22. August 2008 · Write a comment · Categories: Uncategorized · Tags: , ,

This has been a busy, busy week, filled with productivity and failure (yes, both). I have to say that the people I work with often rise to the challenge of difficult situations and we really do band together in that goofy, sappy way you think of when the chips are down. So I’m grateful that there are good people in the world and that they happen to work in my building.

I’ve taken on a new strategy, which flies in the face of GTD, but I think I like it. I only check email twice a day and each time, I only spend 1 hour at most responding. In my line of work, I could spend all day just reading and responding to email. So, what I do is scan email, looking for important things, and respond to those first, and then deal with the more mundane issues. Honestly, I’ve had a lot of people figure out their problems all by themselves. I figure people will either email again or call if they get truly desperate. And this way, I actually get work done, I feel less frustrated (because I’m not constantly seeing messages that make me think, you have a Ph.D. and you can’t figure this out?), and the day goes by pretty quickly. David Allen may not approve, but I think I like this plan so far. I do twitch a little when I realize there are over 300 messages in my inbox, but likely by the time I get to some of the earlier ones, I can delete without reading them.

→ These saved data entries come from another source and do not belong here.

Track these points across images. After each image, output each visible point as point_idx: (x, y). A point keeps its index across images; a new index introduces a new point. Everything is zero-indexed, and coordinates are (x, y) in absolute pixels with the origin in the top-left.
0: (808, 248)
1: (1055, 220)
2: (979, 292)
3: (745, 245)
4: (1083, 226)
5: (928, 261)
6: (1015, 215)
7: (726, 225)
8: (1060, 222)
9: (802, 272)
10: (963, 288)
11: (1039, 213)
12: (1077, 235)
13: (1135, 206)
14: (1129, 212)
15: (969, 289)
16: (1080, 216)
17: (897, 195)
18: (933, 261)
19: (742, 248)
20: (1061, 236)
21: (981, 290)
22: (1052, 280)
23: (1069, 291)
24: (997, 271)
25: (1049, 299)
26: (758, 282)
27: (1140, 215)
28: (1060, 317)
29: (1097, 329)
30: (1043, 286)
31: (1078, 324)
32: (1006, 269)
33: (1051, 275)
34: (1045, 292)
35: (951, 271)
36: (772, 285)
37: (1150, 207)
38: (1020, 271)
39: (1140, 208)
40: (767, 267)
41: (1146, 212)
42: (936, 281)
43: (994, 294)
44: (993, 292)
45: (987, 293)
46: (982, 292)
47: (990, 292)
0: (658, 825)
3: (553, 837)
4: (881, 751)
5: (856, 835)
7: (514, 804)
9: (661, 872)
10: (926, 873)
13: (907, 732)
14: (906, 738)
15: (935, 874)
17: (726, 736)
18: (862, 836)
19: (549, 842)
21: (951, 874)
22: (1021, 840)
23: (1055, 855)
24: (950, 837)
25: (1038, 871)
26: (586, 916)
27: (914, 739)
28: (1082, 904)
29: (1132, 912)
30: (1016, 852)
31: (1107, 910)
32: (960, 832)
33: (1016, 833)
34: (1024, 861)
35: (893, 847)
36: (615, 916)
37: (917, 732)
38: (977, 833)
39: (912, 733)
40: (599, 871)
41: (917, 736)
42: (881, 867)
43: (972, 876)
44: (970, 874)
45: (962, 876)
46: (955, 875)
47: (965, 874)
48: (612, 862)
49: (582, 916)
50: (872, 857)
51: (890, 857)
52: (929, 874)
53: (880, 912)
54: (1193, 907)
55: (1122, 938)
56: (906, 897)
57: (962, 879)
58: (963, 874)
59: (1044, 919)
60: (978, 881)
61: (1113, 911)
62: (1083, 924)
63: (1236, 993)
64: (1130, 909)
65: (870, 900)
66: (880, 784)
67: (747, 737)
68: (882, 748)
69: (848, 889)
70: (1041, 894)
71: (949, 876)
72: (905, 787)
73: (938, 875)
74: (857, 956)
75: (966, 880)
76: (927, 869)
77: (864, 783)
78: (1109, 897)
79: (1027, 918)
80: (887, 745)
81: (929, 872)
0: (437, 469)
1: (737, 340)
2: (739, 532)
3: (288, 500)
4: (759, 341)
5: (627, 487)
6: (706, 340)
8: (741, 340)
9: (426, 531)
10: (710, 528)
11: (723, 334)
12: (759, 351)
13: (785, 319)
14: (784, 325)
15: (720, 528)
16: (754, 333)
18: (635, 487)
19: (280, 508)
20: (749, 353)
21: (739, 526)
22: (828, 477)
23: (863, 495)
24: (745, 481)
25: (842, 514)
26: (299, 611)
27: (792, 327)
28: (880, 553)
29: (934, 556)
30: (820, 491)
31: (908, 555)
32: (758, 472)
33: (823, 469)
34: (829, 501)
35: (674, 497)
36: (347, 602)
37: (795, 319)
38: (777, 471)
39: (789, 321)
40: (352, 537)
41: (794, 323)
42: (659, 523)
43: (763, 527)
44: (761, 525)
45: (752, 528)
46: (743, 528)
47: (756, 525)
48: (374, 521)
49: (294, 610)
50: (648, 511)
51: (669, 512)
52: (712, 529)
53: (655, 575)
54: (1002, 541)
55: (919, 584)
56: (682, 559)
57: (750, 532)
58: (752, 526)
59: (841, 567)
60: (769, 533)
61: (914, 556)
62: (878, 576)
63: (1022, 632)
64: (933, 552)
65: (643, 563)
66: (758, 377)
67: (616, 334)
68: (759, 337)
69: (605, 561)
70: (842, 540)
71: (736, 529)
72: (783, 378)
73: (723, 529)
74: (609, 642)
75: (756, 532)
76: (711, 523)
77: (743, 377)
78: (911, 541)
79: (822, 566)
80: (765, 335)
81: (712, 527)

Surprisingly, even though this was a post-vacation week, I didn’t have the usual post-vacation slump, where I wish I were still on vacation and kind of flounder around hoping that work will disappear. I guess it was because there was just so much to get done, I didn’t have time for that. The other strategy I developed over the last few weeks (also somewhat anti-GTD) is to just focus on getting 2-3 things done in a day. So often I’m staring at a huge list of things and it seems overwhelming and I get frustrated when only a couple of things get done. But that’s because most everything I do takes several hours and if things don’t go smoothly, well, you know how that goes. So now I write down a couple of things to focus on and it feels better to have accomplished everything on the list. I use post-its, so I don’t even have room for more than a couple.

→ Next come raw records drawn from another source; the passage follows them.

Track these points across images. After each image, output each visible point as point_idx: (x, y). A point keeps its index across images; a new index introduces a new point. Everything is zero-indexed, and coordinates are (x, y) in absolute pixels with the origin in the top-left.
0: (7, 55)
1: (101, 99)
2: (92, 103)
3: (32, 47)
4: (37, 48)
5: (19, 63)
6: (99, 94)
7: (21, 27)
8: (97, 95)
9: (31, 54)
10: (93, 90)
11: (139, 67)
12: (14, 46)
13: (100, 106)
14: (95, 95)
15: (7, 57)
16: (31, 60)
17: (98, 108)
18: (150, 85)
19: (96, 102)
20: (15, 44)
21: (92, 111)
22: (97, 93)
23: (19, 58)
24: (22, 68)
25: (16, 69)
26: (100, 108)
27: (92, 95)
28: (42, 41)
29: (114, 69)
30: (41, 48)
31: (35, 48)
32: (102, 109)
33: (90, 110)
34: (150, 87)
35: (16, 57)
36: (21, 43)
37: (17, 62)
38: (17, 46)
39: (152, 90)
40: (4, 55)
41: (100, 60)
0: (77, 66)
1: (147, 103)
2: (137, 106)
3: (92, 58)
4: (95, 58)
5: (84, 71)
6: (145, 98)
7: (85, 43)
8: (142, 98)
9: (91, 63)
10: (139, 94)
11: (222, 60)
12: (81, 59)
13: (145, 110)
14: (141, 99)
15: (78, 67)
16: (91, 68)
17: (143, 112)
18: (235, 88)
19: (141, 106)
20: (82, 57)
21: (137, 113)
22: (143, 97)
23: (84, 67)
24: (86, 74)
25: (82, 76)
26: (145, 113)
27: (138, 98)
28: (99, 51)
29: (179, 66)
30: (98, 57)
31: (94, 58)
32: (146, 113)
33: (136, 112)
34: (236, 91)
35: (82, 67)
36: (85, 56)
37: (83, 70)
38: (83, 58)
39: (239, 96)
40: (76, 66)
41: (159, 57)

So maybe I’m falling out of love with GTD a little. I think I felt that sometimes, it made me focus so much on getting more done that I wasn’t getting the right things done. While my inbox was at zero, I wasn’t getting the more important things done–important both to me and in many cases, a large number of people. I still like having a kind of repository for stuff that needs to get done, but I think looking at it once a week is a better plan than staring at it every day. At least for me.

01. June 2008 · Write a comment · Categories: Uncategorized · Tags: , ,

In the composition field, process has been the buzzword for well over 20 years. The idea behind the buzzword is that for good writing to happen, teachers can’t focus on the commas and spelling. Some attention needs to be paid to how that writing gets onto the paper in the first place. Only then will students be able to produce good products. The idea of focusing on the process of something is somewhat inherent to all of education and is, in fact, what the anti-test educators among us are focused on. This next week, I’m putting the concept of “process first” to work in a completely different setting.

Every summer, I coordinate the Summer Multimedia Development Institute, a program designed to both teach students multimedia skills and to produce products. Many of the products the students have produced over the years have been very good. They’ve received rave reviews from alums and have even been cited in MLA presentations. What this has meant, unfortunately, is that the expectations for excellent products has increased and the idea that this is a learning opportunity has nearly fallen by the wayside. And sometimes, honestly, the products aren’t so good, which makes both the students and the people for whom the products are being produced feel bad. I look at it as a learning experience, but because there has been this focus on product, the other people involved are just disappointed.

This summer, I’ve completely reconfigured the program to focus on “educational” products and on the process of learning to create those products. This means that we’re not creating products for the alumni office or the admissions department (both of whom I’ve argued should hire professional multimedia developers). It also means I’ve built in lots of ways for the students and the faculty working with them to become conscious of the process. We have a blog and the students will all be creating their own blogs and will be asked to write and reflect there on what they’re learning. I’m encouraging them to reflect on their technical skills, on working with faculty, and on the challenges of working with technology in an educational settings among other things.

Focusing on process is actually harder. Creating the necessary framework, communicating to everyone involved that it’s not about the product, and doing a lot of reflecting and listening is harder than just giving feedback on a finished product. We’ll be doing some of that, too, but we’ll be doing it within this process-based framework. While it may be harder, I think it will actually be less stressful. Where before students might have felt obligated to produce professional quality work, they can now focus on doing their best and working with their faculty as partners rather than in a kind of client-customer relationship. Honestly, they might produce better work anyway. At the very least, I want them to have thought a lot about what they did and to have learned from it in a way that they can apply that knowledge in the future. Actually, I want everyone involved to learn something–including me–and that’s why I like doing things this way even if it is harder.